*Task goal*
According to the Swirles cluster guide, how many cores are reserved for system use on each 192-core Genoa node?

*Text passage*
────────────────────────────────────────
Long-running CPU-intensive processes on the head node may be terminated with no advance warning, and repeat offenders may have their Swirles accounts suspended.

Hardware configuration

• 6 nodes with 2x AMD Genoa (EPYC 9654) 96-core CPUs and 1.5 TB of RAM each
• 3 nodes with 4x Nvidia Ampere GPUs (A100-SXM, each with 40 GB of memory; fully interconnected with NVLink), 2x Intel Ice Lake (Xeon Gold 6342) 24-core CPUs and 2 TB of RAM each
• 1 node with 4x Nvidia Lovelace GPUs (L40S, each with 48 GB of memory; no NVLink), 2x AMD Genoa (EPYC 9224) 24-core CPUs and 1.5 TB of RAM
• NDR InfiniBand interconnect
• Approx. 150 TB of dedicated storage (not backed up)

Please note that the above are the raw hardware specifications and not all of them are available to our users. For example, all Swirles compute nodes have got a number of cores (6 on 192-core Genoa nodes, 4 everywhere else) reserved for system use, and other reservations might be in effect at various times.

Disk space

Home directories and data disks on Swirles are separate from the ones on other Maths systems. Home directories have relatively small quotas on them so they should not be used to keep big data generated by computing jobs. For this purpose every user should have access to at least one of the subdirectories of /cephfs/store/*

Note that on Swirles the command quota does not work. To see what the limit is query the extended attribute ceph.quota.max_bytes on the correct directory, e.g.

getfattr -n ceph.quota.max_bytes /cephfs/home/<your crsid>

to see your home quota.

Software

Most of the software is provided in the form of environment modules, for packages installed primarily using Spack. One can check the list of available modules with command:

module av

A module can be activated with the command

module load <modulename>

Other useful commands:

module
   (no arguments)              print usage instructions
   list                        print list of loaded modules
   whatis                      as above with brief descriptions
   unload <modulename>         deactivate a module
   purge                       deactivate all currently loaded modules

New modules can be requested by sending email to help@maths.cam.ac.uk. Note that the Swirles software stack is currently still under development and certain packages (e.g. Julia) might take a while to become available.

Intel toolkits

Release-level Spack packages for Intel toolkits tend be quite old and do not presently cover all available tools, therefore we have got our own installation of Intel oneAPI HPC Toolkit 2025.0. We have got modules available for this installation as well, note however that they are named differently from older versions provided by Spack. The easiest way to tell the two apart is that upstream Intel modules have names starting with intel/ whereas Spack modules have names starting with intel-oneapi-.
────────────────────────────────────────
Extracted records
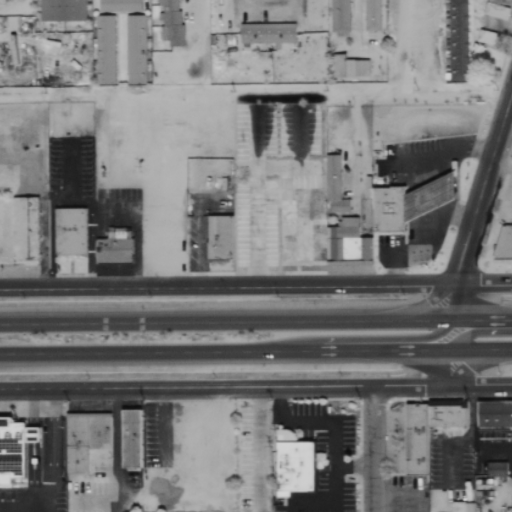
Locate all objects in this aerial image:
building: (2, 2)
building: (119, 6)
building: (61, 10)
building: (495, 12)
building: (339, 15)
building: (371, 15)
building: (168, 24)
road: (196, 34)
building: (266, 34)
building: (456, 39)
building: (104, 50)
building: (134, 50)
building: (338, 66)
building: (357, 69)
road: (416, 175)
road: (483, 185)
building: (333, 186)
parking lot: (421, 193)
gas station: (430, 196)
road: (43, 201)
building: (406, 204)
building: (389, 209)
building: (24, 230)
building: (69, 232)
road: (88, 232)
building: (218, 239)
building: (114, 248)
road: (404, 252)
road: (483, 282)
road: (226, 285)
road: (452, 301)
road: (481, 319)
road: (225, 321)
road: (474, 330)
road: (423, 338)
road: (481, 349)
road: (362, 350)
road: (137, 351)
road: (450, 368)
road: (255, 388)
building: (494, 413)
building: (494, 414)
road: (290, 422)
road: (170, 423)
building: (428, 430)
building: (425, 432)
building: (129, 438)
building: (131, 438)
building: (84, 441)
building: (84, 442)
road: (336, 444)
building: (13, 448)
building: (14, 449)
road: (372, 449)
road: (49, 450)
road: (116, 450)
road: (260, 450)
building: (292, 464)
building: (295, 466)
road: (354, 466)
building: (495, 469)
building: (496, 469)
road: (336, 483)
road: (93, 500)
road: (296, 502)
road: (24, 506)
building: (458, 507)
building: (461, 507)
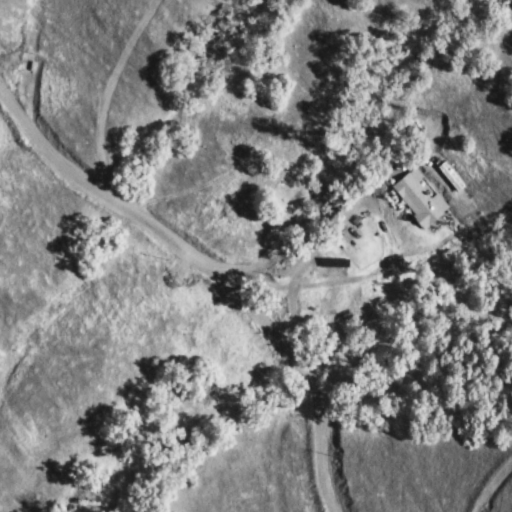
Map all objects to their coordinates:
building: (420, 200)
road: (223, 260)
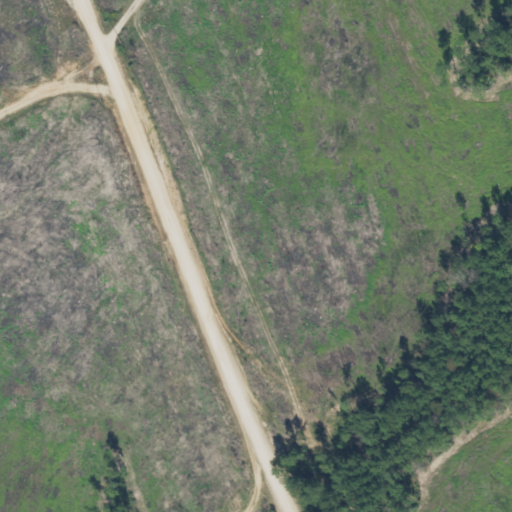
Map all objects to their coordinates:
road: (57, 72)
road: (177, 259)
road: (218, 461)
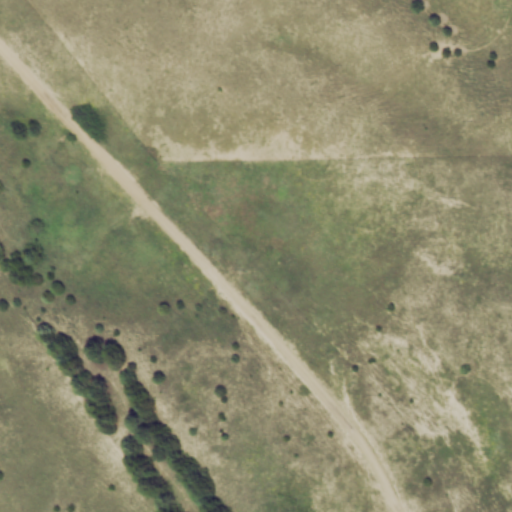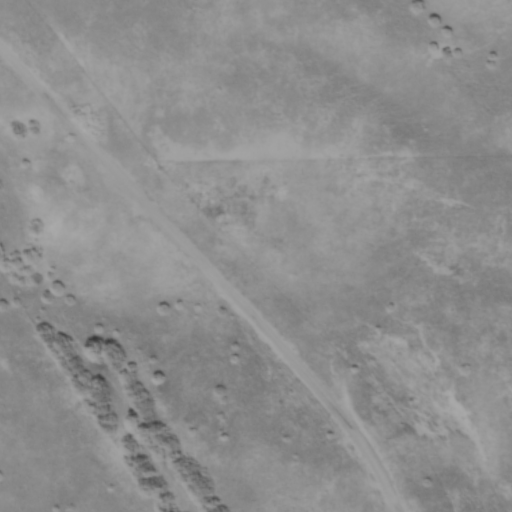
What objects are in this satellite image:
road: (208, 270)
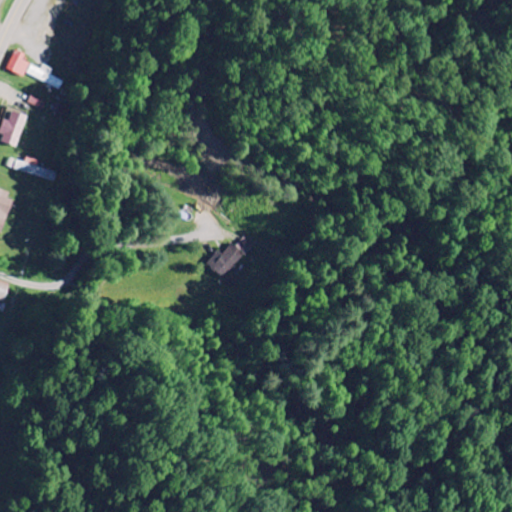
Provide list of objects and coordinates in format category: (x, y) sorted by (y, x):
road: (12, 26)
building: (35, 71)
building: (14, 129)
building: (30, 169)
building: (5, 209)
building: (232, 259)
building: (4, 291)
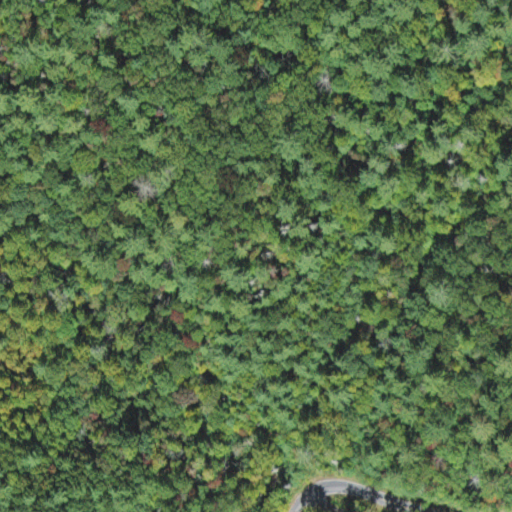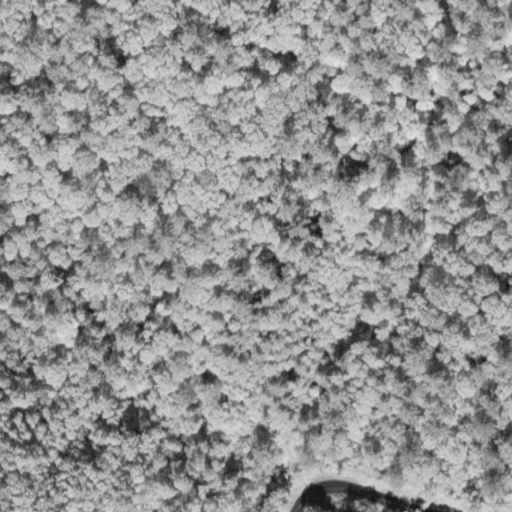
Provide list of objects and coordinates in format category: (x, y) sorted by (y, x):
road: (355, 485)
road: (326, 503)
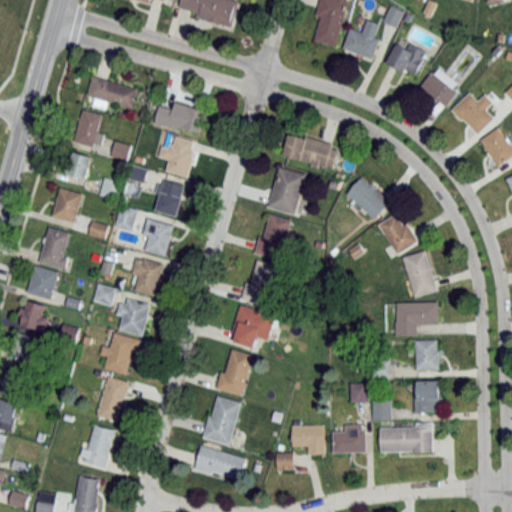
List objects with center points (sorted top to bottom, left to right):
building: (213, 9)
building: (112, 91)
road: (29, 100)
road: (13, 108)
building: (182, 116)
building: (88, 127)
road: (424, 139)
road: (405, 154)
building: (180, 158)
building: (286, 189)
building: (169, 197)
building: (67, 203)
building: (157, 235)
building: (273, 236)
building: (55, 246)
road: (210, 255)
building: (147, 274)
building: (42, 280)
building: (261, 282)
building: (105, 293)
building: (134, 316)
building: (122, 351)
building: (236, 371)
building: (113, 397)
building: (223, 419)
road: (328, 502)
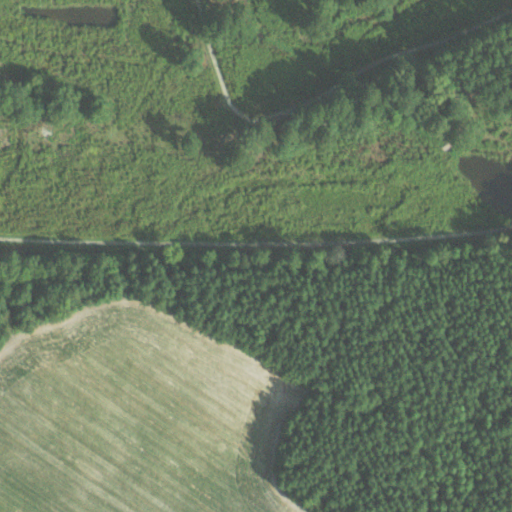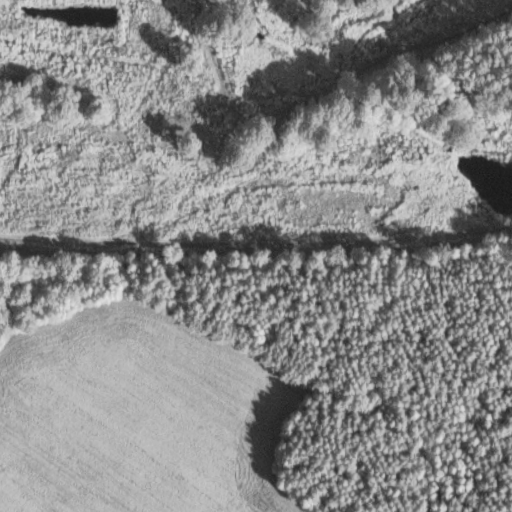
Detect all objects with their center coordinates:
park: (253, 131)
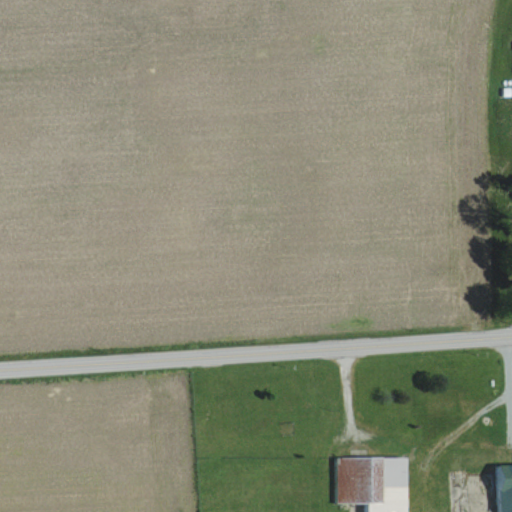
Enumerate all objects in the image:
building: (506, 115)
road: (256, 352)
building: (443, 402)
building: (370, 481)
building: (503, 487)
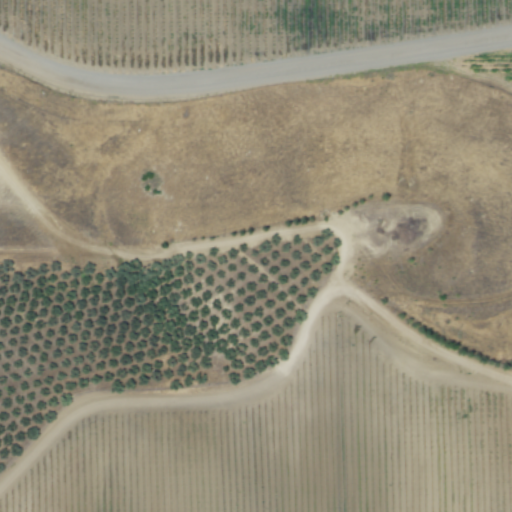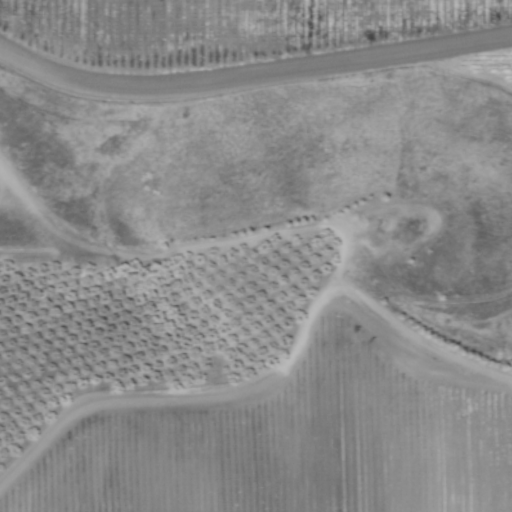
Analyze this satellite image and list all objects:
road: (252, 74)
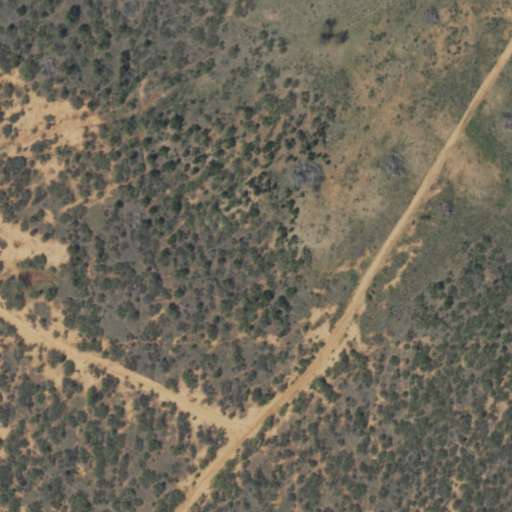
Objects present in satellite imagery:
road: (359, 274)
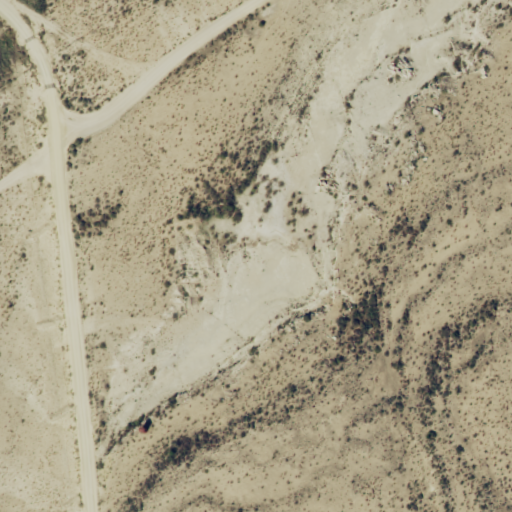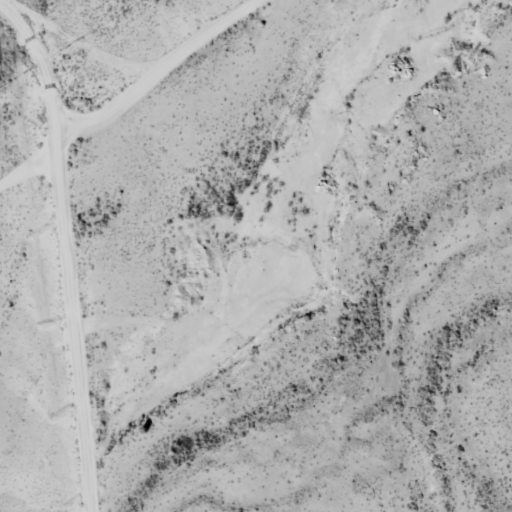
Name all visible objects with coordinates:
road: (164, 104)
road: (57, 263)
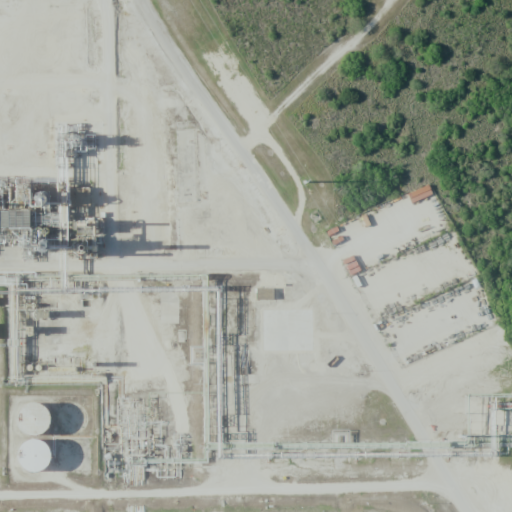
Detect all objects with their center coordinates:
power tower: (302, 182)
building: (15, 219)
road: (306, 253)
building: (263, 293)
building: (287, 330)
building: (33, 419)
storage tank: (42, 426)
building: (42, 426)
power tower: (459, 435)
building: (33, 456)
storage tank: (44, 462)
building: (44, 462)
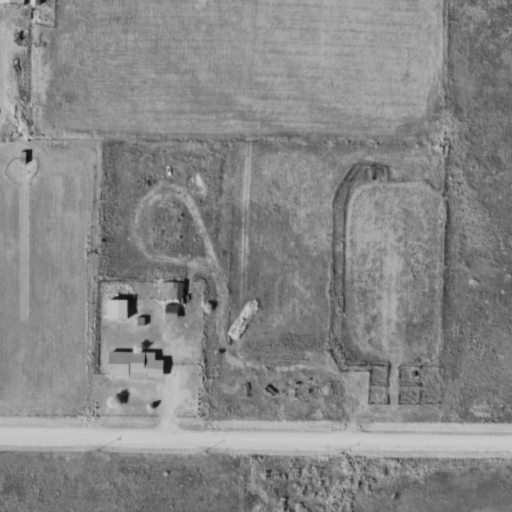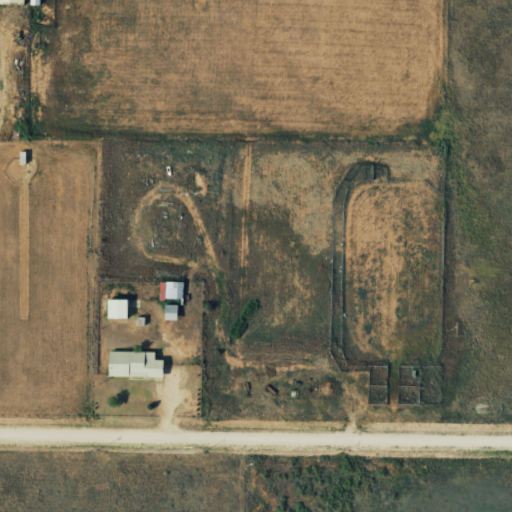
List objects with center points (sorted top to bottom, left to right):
────────────────────────────────────────
*Finished task*
6 cores